INPUT FOR THIS TASK Block Start

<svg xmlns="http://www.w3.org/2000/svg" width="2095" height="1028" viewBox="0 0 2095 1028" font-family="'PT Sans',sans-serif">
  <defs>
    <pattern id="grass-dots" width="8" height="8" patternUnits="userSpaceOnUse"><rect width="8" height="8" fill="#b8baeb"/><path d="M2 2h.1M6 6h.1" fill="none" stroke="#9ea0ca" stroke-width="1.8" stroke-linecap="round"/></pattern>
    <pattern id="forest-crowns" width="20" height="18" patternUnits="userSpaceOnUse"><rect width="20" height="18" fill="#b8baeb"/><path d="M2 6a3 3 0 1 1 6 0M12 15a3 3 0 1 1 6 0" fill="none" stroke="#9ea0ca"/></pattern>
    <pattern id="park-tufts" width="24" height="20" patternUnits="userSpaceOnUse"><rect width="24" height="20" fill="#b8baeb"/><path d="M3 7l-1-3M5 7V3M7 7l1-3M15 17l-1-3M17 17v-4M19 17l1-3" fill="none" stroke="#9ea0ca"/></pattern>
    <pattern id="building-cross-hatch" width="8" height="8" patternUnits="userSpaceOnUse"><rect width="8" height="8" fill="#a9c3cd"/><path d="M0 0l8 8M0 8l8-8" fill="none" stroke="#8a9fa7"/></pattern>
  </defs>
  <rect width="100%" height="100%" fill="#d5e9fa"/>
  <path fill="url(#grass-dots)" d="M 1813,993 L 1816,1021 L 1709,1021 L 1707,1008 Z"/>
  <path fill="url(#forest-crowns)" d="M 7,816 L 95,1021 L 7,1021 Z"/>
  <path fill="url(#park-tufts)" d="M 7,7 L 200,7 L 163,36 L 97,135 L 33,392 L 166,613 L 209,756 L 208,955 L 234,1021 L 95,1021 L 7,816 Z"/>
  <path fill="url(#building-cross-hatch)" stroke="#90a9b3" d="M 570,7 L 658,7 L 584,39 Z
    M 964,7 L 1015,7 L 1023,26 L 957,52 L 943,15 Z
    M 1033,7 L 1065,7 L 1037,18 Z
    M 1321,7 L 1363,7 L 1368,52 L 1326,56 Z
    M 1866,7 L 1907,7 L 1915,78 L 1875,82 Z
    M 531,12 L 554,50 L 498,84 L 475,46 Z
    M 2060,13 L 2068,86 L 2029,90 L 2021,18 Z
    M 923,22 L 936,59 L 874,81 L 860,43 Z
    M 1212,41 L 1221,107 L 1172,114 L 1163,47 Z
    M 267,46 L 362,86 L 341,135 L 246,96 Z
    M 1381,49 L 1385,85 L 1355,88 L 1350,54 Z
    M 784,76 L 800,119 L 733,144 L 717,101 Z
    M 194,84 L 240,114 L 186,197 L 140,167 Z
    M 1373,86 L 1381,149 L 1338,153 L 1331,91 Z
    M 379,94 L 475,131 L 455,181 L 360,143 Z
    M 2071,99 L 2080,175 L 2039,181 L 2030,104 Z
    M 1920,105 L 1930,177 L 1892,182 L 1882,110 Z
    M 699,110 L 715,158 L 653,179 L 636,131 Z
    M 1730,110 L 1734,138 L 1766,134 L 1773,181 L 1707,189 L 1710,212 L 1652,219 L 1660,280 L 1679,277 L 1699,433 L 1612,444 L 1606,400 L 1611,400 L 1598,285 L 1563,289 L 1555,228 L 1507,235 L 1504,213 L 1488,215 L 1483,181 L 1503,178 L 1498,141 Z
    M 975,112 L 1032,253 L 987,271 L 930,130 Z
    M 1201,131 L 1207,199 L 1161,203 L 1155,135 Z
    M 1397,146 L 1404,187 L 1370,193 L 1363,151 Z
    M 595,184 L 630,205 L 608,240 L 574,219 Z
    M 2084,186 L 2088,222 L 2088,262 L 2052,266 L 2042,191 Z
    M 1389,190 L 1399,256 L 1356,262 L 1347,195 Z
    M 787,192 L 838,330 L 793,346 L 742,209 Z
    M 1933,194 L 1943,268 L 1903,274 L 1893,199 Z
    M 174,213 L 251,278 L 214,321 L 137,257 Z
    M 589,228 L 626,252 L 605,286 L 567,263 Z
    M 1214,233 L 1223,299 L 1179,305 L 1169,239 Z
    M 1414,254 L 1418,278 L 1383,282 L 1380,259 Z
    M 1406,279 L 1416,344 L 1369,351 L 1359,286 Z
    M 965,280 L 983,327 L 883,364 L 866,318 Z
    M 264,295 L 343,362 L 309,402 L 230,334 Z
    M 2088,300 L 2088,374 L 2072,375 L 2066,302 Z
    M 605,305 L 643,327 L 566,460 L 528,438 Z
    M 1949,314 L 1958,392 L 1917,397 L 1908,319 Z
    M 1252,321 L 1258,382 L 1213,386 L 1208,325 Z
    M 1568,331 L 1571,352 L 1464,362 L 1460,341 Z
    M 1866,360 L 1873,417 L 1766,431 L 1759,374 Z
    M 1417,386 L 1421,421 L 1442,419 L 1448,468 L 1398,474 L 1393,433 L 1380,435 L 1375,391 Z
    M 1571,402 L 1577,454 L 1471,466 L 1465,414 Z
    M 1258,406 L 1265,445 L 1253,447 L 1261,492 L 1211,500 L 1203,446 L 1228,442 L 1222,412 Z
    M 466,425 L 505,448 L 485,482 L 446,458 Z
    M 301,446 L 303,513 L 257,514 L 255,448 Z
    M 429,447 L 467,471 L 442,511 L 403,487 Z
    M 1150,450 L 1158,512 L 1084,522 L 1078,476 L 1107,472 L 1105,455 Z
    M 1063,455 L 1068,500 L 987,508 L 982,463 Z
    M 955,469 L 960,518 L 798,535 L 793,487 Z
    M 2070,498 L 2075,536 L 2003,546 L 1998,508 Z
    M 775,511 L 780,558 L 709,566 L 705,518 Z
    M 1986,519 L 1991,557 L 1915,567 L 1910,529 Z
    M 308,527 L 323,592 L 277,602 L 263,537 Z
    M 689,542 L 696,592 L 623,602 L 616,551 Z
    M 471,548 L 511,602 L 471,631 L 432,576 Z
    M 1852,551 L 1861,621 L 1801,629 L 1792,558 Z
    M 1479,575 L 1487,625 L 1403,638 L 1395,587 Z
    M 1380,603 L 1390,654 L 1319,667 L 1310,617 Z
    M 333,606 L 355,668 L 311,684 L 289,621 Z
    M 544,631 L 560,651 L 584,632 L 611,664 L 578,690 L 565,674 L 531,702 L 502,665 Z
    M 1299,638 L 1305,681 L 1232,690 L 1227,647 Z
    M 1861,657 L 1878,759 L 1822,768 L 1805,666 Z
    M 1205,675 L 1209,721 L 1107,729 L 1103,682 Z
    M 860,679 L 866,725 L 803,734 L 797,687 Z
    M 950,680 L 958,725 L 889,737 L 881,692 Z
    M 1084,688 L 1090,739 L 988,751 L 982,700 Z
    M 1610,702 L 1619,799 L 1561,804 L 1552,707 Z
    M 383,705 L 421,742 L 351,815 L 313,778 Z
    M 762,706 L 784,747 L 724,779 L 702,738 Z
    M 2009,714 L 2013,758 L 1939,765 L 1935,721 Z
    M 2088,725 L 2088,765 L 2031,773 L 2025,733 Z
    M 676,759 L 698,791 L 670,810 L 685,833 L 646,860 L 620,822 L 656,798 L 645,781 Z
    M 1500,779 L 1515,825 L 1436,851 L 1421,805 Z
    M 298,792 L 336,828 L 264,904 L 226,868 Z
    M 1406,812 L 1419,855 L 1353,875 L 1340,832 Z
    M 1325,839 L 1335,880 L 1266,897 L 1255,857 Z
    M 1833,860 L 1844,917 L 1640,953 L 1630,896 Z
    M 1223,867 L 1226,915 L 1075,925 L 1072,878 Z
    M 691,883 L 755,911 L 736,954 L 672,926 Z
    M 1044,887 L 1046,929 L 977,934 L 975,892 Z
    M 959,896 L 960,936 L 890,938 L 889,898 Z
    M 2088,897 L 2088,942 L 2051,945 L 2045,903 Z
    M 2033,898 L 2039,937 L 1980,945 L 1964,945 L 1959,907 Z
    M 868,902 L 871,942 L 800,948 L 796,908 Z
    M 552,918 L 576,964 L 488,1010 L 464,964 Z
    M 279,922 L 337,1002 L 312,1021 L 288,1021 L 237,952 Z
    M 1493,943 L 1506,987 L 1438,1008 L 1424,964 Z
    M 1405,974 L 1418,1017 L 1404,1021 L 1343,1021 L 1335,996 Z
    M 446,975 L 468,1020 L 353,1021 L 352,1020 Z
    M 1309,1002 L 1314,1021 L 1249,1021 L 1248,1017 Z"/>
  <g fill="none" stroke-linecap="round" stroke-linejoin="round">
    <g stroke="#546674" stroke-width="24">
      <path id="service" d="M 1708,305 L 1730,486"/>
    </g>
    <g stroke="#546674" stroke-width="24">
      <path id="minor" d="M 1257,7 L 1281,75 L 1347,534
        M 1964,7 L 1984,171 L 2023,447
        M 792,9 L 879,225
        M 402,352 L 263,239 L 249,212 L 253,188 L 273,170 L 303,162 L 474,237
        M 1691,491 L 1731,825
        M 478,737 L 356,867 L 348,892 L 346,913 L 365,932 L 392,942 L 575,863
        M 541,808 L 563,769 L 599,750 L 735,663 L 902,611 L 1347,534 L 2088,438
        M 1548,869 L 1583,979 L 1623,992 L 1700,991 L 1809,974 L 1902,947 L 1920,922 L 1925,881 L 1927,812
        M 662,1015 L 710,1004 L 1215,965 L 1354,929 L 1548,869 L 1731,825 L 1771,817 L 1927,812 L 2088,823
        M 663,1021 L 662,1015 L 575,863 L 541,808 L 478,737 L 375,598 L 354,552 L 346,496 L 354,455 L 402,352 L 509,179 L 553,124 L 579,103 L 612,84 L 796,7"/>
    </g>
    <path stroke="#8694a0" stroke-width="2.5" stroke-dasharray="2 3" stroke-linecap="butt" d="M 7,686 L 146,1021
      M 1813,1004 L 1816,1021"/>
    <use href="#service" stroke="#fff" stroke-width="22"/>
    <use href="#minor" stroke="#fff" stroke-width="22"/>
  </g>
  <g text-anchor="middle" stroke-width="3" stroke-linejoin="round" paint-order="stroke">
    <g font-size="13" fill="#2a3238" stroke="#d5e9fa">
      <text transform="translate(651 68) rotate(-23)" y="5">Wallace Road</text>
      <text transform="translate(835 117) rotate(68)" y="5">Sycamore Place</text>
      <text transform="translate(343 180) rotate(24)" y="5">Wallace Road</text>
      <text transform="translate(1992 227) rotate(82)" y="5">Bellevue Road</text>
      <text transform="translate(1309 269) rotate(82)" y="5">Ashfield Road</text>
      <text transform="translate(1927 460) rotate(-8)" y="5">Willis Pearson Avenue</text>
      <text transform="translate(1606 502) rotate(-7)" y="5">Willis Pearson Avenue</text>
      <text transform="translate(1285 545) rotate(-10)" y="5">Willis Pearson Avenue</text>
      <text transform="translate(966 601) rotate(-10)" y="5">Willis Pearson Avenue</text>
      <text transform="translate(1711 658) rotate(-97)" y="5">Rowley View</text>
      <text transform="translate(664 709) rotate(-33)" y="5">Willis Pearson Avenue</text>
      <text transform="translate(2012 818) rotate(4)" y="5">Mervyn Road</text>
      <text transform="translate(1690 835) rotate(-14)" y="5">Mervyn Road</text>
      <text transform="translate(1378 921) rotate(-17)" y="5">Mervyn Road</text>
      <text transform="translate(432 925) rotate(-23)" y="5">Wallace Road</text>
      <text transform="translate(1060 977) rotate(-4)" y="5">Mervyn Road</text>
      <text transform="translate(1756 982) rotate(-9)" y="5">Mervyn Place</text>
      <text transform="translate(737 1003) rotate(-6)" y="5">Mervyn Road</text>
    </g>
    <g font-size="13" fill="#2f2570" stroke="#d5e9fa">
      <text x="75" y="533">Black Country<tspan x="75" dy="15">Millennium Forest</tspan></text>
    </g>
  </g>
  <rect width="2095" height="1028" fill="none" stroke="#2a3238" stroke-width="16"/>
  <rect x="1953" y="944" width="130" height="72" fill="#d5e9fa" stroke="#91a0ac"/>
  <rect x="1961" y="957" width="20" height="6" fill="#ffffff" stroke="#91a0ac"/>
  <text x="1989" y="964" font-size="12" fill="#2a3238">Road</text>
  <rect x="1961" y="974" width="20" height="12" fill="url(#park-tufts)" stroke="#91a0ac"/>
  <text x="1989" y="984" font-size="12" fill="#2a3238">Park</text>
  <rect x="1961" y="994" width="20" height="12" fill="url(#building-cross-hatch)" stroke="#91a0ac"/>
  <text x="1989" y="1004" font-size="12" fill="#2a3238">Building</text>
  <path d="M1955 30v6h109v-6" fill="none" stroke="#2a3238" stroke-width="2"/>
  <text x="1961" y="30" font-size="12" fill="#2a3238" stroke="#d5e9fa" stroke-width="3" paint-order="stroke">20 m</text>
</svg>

INPUT FOR THIS TASK Block End

- _EXERCISE DIRECTIONS_:
Looking at the data above, return every line from the one with "M 1252,321 L" down to the one with "M 1299,638 L", exactly and inclusively.

- _EXPECTED ANSWER_:
    M 1252,321 L 1258,382 L 1213,386 L 1208,325 Z
    M 1568,331 L 1571,352 L 1464,362 L 1460,341 Z
    M 1866,360 L 1873,417 L 1766,431 L 1759,374 Z
    M 1417,386 L 1421,421 L 1442,419 L 1448,468 L 1398,474 L 1393,433 L 1380,435 L 1375,391 Z
    M 1571,402 L 1577,454 L 1471,466 L 1465,414 Z
    M 1258,406 L 1265,445 L 1253,447 L 1261,492 L 1211,500 L 1203,446 L 1228,442 L 1222,412 Z
    M 466,425 L 505,448 L 485,482 L 446,458 Z
    M 301,446 L 303,513 L 257,514 L 255,448 Z
    M 429,447 L 467,471 L 442,511 L 403,487 Z
    M 1150,450 L 1158,512 L 1084,522 L 1078,476 L 1107,472 L 1105,455 Z
    M 1063,455 L 1068,500 L 987,508 L 982,463 Z
    M 955,469 L 960,518 L 798,535 L 793,487 Z
    M 2070,498 L 2075,536 L 2003,546 L 1998,508 Z
    M 775,511 L 780,558 L 709,566 L 705,518 Z
    M 1986,519 L 1991,557 L 1915,567 L 1910,529 Z
    M 308,527 L 323,592 L 277,602 L 263,537 Z
    M 689,542 L 696,592 L 623,602 L 616,551 Z
    M 471,548 L 511,602 L 471,631 L 432,576 Z
    M 1852,551 L 1861,621 L 1801,629 L 1792,558 Z
    M 1479,575 L 1487,625 L 1403,638 L 1395,587 Z
    M 1380,603 L 1390,654 L 1319,667 L 1310,617 Z
    M 333,606 L 355,668 L 311,684 L 289,621 Z
    M 544,631 L 560,651 L 584,632 L 611,664 L 578,690 L 565,674 L 531,702 L 502,665 Z
    M 1299,638 L 1305,681 L 1232,690 L 1227,647 Z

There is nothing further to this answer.